Mais les quatre fils Aymon sont aisément cités sur la scène, parce que certains signes de la légende, parfois réduits à des signifiants presque vides, rencontrent les codes théâtraux contemporains. Ces derniers sollicitent une mémoire populaire séculaire non encore remplacée, même chez les plus cultivés, par des textes originaux dont la redécouverte est lente et très partielle.

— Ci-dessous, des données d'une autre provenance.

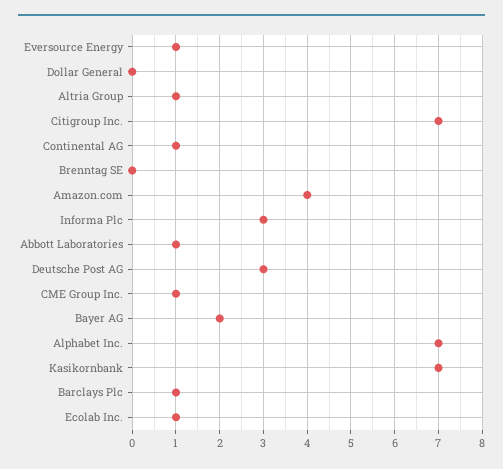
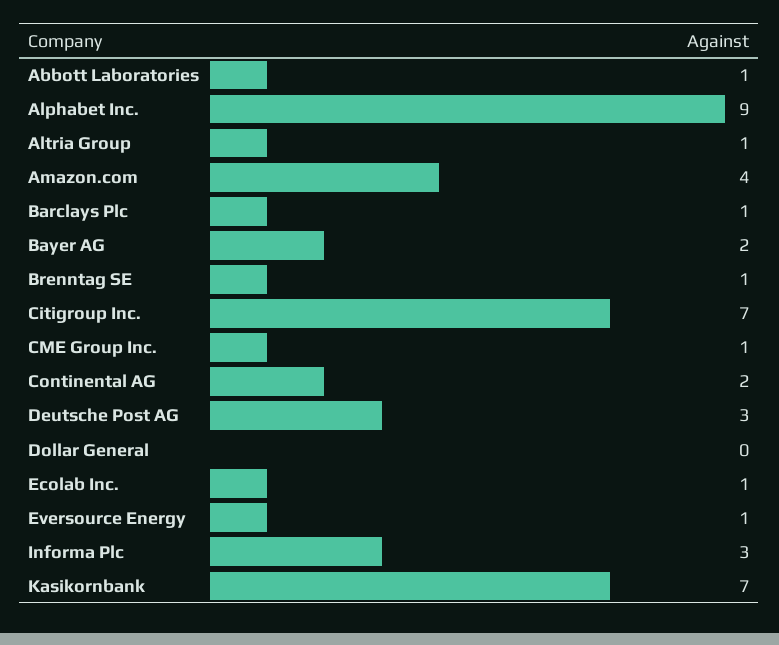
Continental AG: 1 -> 2
Brenntag SE: 0 -> 1
Alphabet Inc.: 7 -> 9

Nous avons déjà eu l’occasion de repérer les archétypes de la figuration du Moyen Âge sur les scènes romantiques[40] et de montrer comment ces exemples passés servaient à répondre à des préoccupations contemporaines. On les retrouve, certes simplifiés, mais toujours opérants, dans l’exploitation scénique de la légende des Quatre fils Aymon : magie noire et magie blanche figurent la coexistence de la barbarie et du plus haut raffinement, symptôme d’une civilisation décadente ; la rivalité entre l’empereur et les jeunes héros, toujours providentiellement résolue au dénouement, ne cesse de poser la question de la légitimité divine ou populaire de la royauté, et de célébrer finalement, on l’a vu, la concorde nationale ; le privilège scénique accordé aux fils Aymon traduit la survivance chrétienne des valeurs chevaleresques dans une société révolutionnée ; les épisodes guerriers, et notamment les combats contre les Sarrasins, entretiennent la fascination des contemporains pour Charlemagne, perçu comme le grand ancêtre de Napoléon ; selon l’orientation politique des dramaturges et le contexte historique de la censure, la représentation de l’alliance du trône et de l’autel se fait propagandiste ou, au contraire, satirique ; enfin, Bradamante et Clarisse font figure de lointaines ancêtres des revendications féministes, comme le refus des femmes d’être traitées en butin, en marchandise, en monnaie d’échange ou leur revendication à l’héroïsme.

Référence immédiate de la vivandière stendhalienne comme de l’aristocratique mousquetaire dumasien, la chanson de geste des Quatre fils Aymon est devenue, au XIXe siècle, un imagier, un magasin aux accessoires où l’on puise pour se représenter aisément le présent à la lumière d’un passé médiéval fantasmé.